I remember one time when we were kids, Ray and Joey Bravo and I were throwing snowballs at cars from the hillside across from our house. I nailed this one car a good one, right on the windshield. Then I noticed the bright red star on the license plate — I had just hammered an unmarked trooper! I don’t think the three of us stopped running until we hit the Pennsylvania line!

I slept in the family room again that night, after locking Hamilton in his room. The next day I unlocked his door when I went out running. Mom ignored the entire situation, as if it was all just a bad dream, so I ignored Mom. It was a real shit sandwich as far as my parents were concerned. Back on my first run through, even then I knew my brother was fucked up, but who listens to a kid. I got out before he lost it. Now, he was losing control early. The more successful I became, the loonier he became. Worse, the social stigma to having a crazy kid was immense. You didn’t send somebody to a shrink unless they were foaming at the mouth, and maybe not even then.

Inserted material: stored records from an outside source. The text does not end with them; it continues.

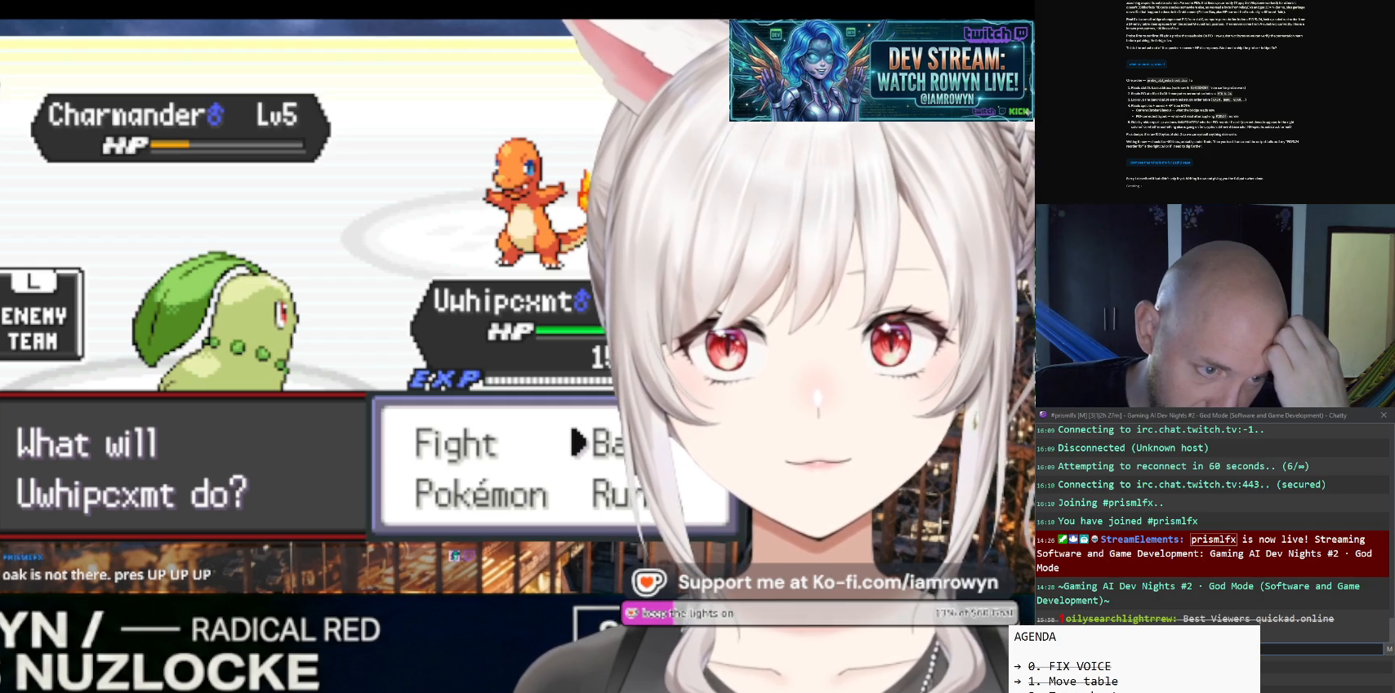
{"buttons": ["DPAD_LEFT"], "events": []}
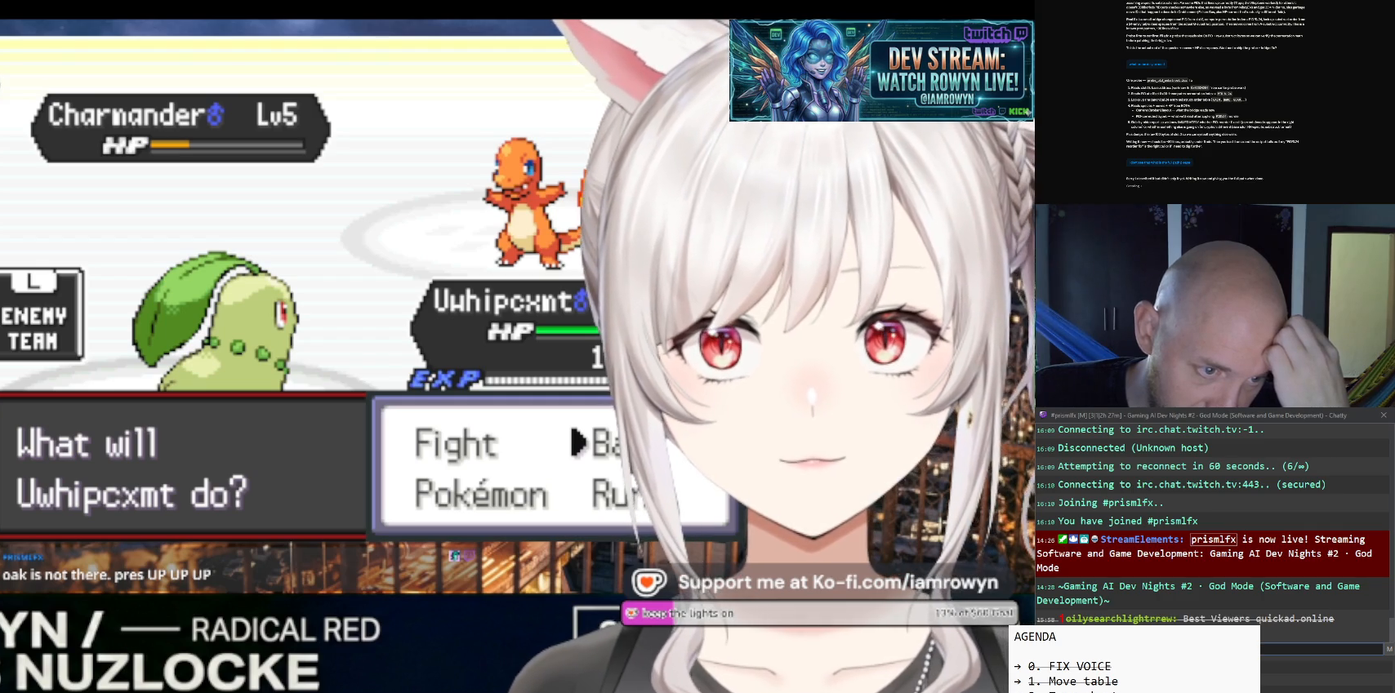
{"buttons": ["DPAD_LEFT"], "events": []}
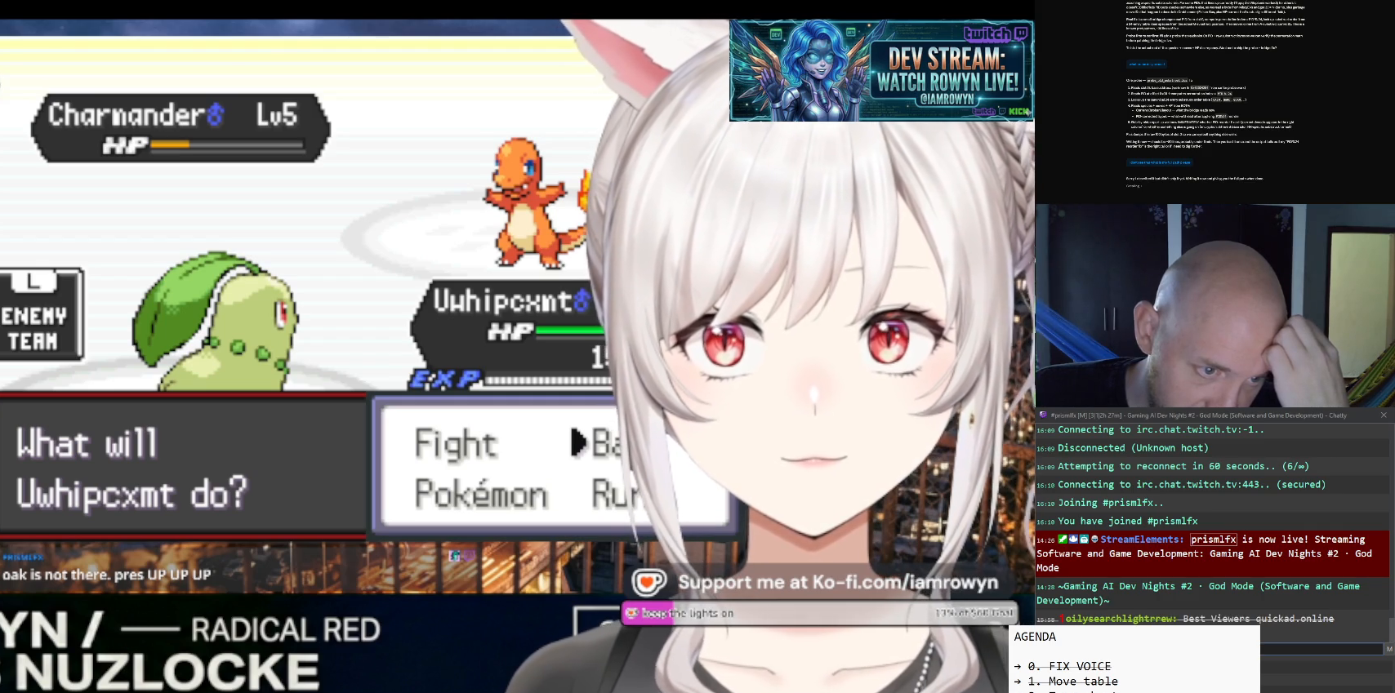
{"buttons": ["DPAD_LEFT"], "events": []}
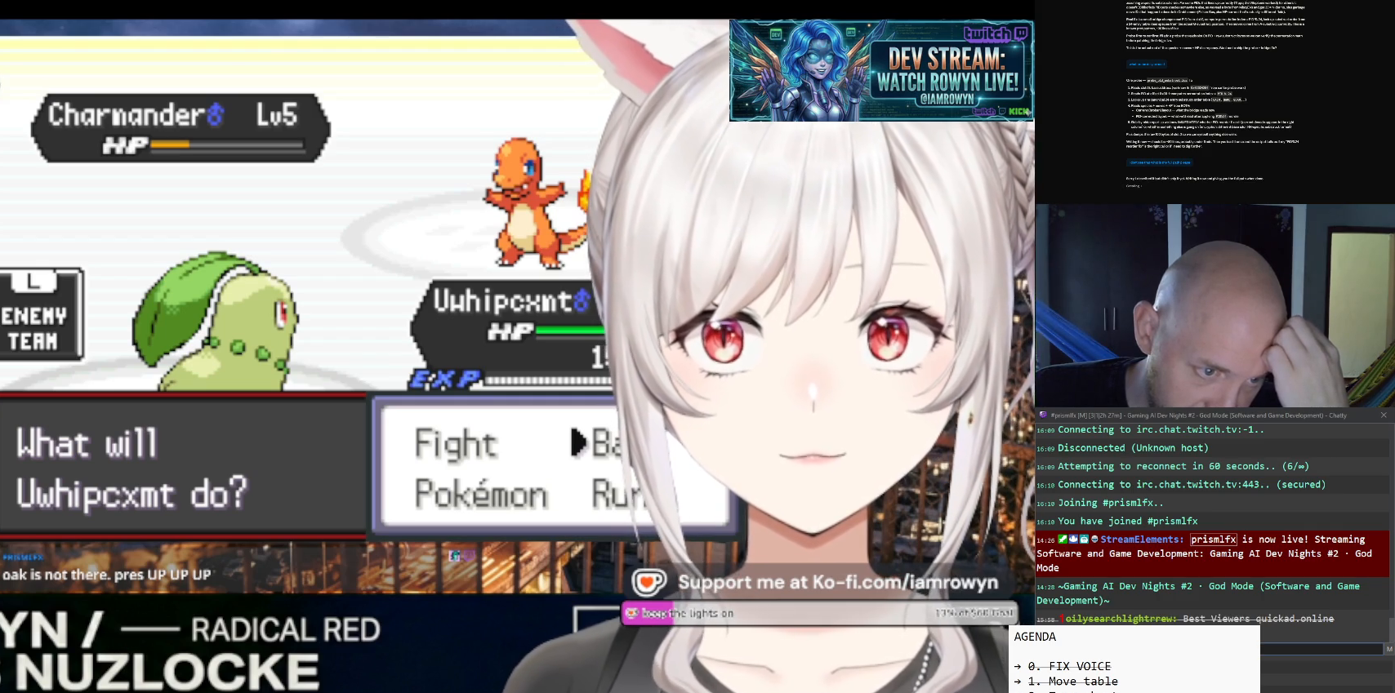
{"buttons": ["DPAD_LEFT"], "events": []}
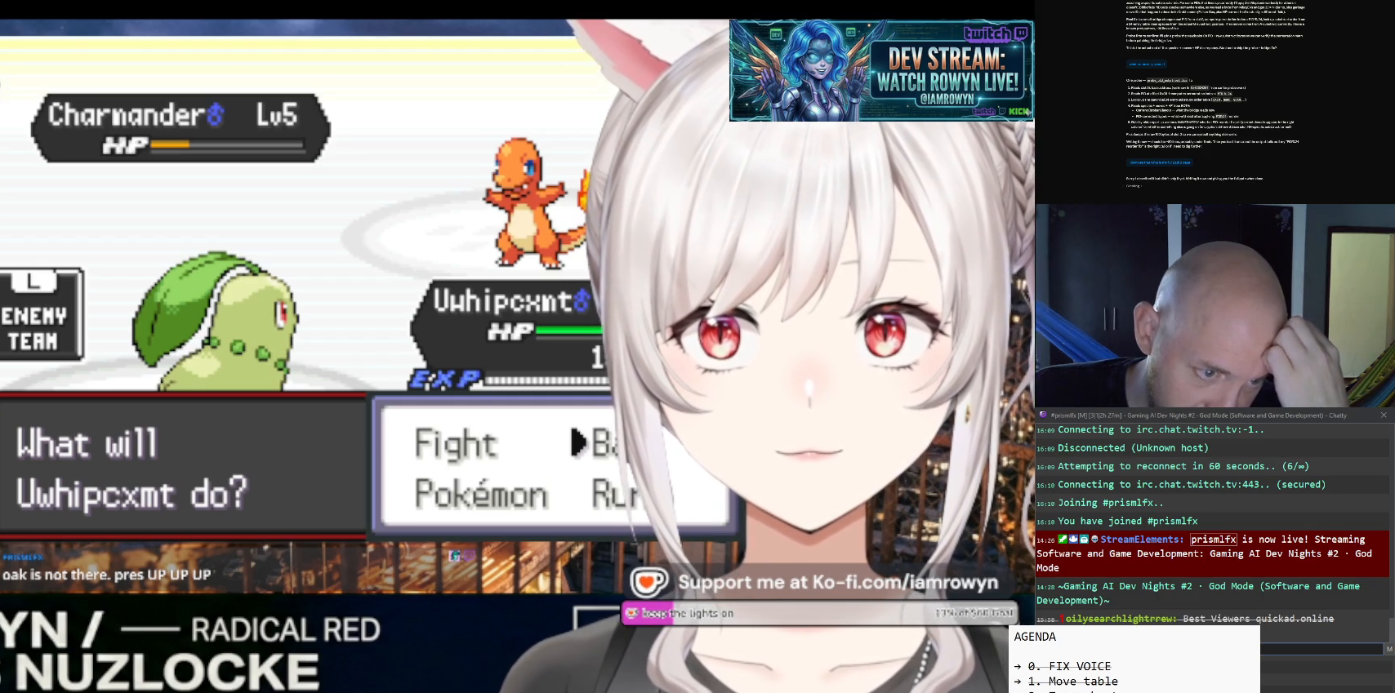
{"buttons": ["DPAD_LEFT"], "events": []}
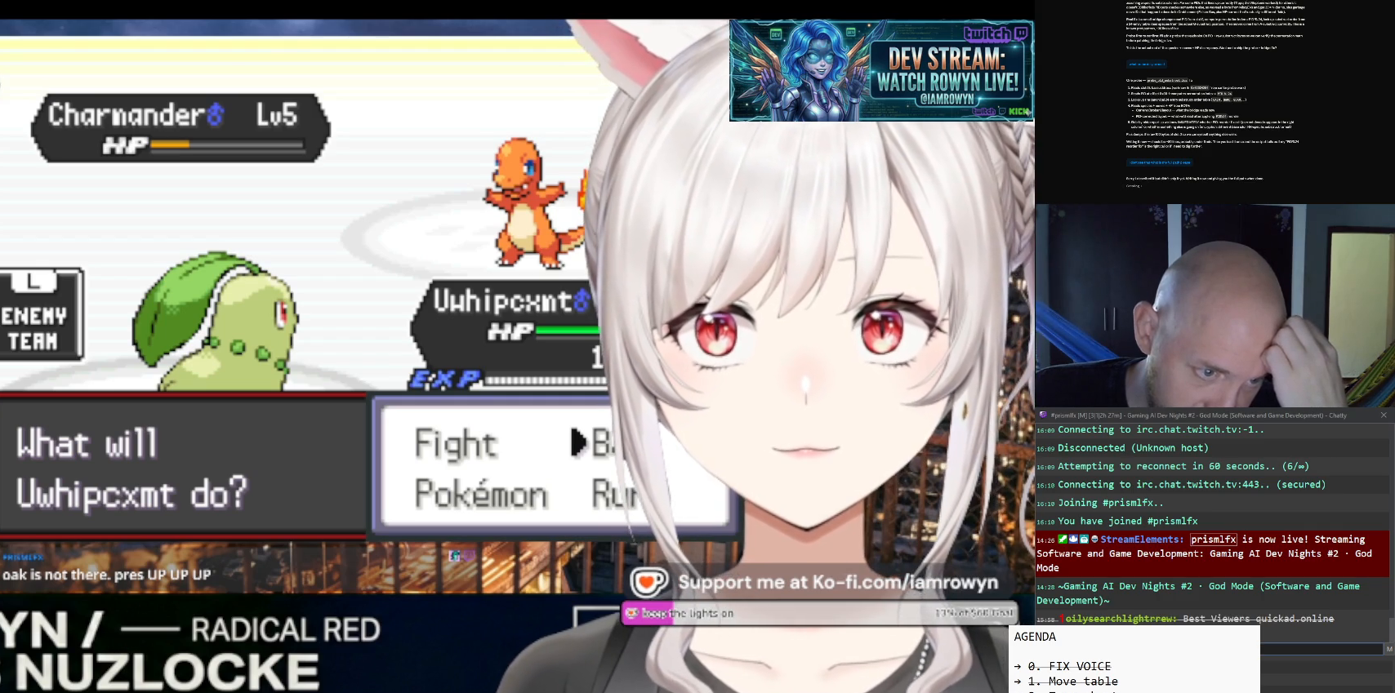
{"buttons": ["DPAD_LEFT"], "events": []}
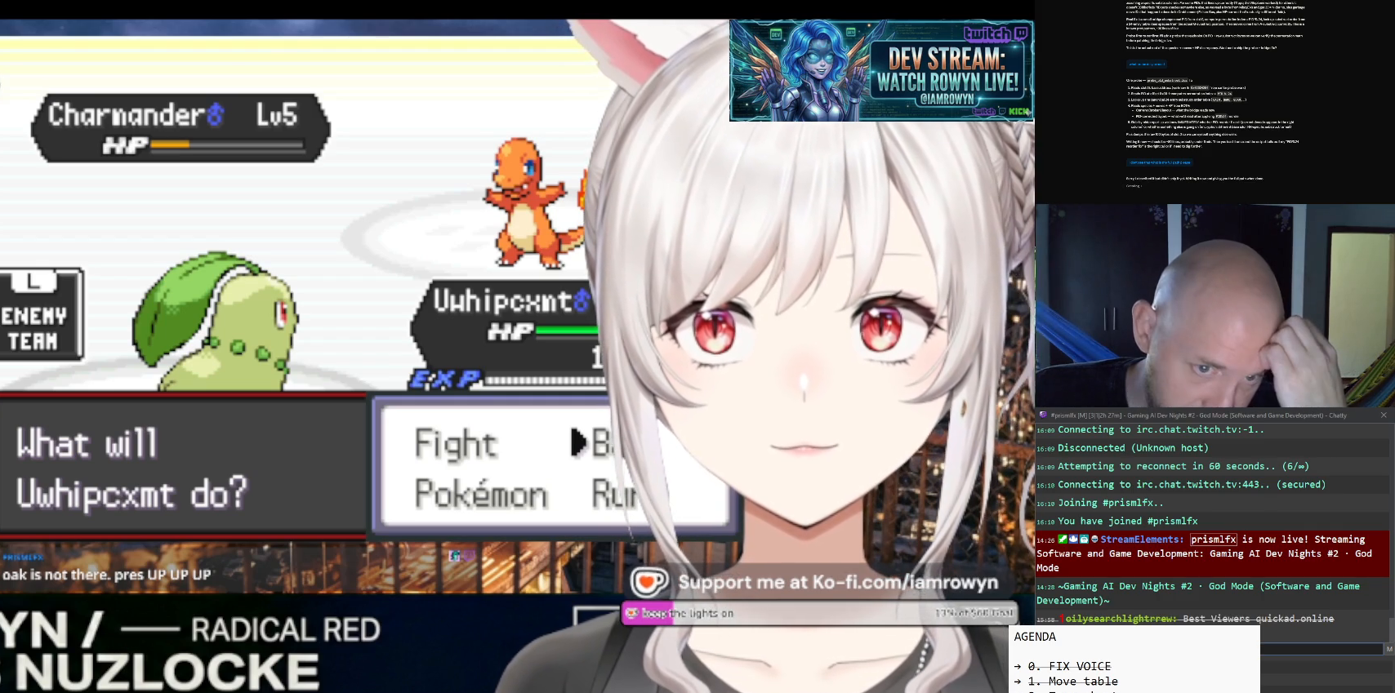
{"buttons": ["DPAD_LEFT"], "events": []}
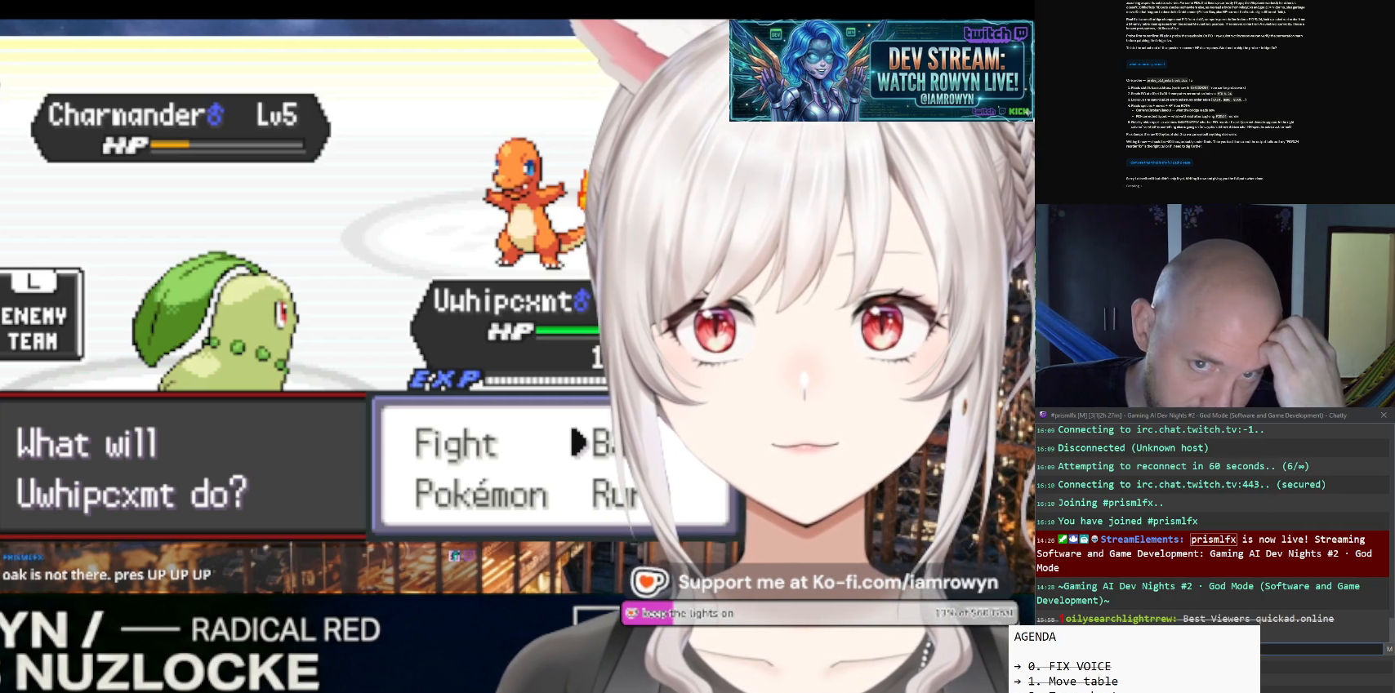
{"buttons": ["DPAD_LEFT"], "events": []}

Dad came down to breakfast to find me going through the classified ads. He looked over my shoulder and saw me going through the section for apartments. He sat down next to me. “You’re serious about this?”

I looked up at him. “I have to. It’s the best way, Dad.”

“Your mother will never allow it.”

“She will if you tell her she will.” This was true. The one person in the world Mom would always listen to, no matter what, was my father. Their love was straight out of the books. No matter what, they would be there for the other. Dad still didn’t look convinced. “Dad, there are very few good ways for this to end. Choice One — I stay here and Hamilton keeps on being crazy. Sooner or later one of us is going to kill the other one, and I am not being humorous. Either he will kill me, or I will kill him while defending myself.” Dad grimaced at the thought, but didn’t argue.

“Choice Two — you and Mom do nothing and I decide not to put up with it. I leave. I don’t care what you think you can do to me, but short of chaining me in the crawlspace, I will leave. You can take my car, my possessions, my money, whatever. I will still leave and you will never see me again in this lifetime.”

“Or Choice Three — I move out. I’ll pay for the apartment. You keep me on your medical insurance. You sign away all rights to my brokerage accounts. I don’t sue for emancipation. And we stay some semblance of a family. It’s your choice.” I leaned back in my chair and looked at him. The emancipation was a long shot at best. Short of physical or sexual abuse, it is practically impossible to pull it off in Maryland without a parent’s consent.

He didn’t say anything for a minute, but then picked up the newspaper. “Just what did you have in mind for a budget?”

I shrugged. “Maybe a couple of hundred a month. I don’t need much. I just need a one bedroom place for the next couple of years. Not even that, actually. I would appreciate your help.”

“Spend a bit more and get a furnished apartment.”

I nodded in agreement. We looked through the listings for furnished apartments in Towson and Lutherville. Some he knew about and warned me away from, either from the neighborhood or the landlord. A few others he circled on the page, for a call later. After lunch we made some telephone calls. He took point, since it makes a world of difference when a father is looking for an apartment versus a teenager is looking for an apartment. He simply would tell people that I was looking to start at Towson State in the spring, and would leave out my age, or the fact that I was also still in high school.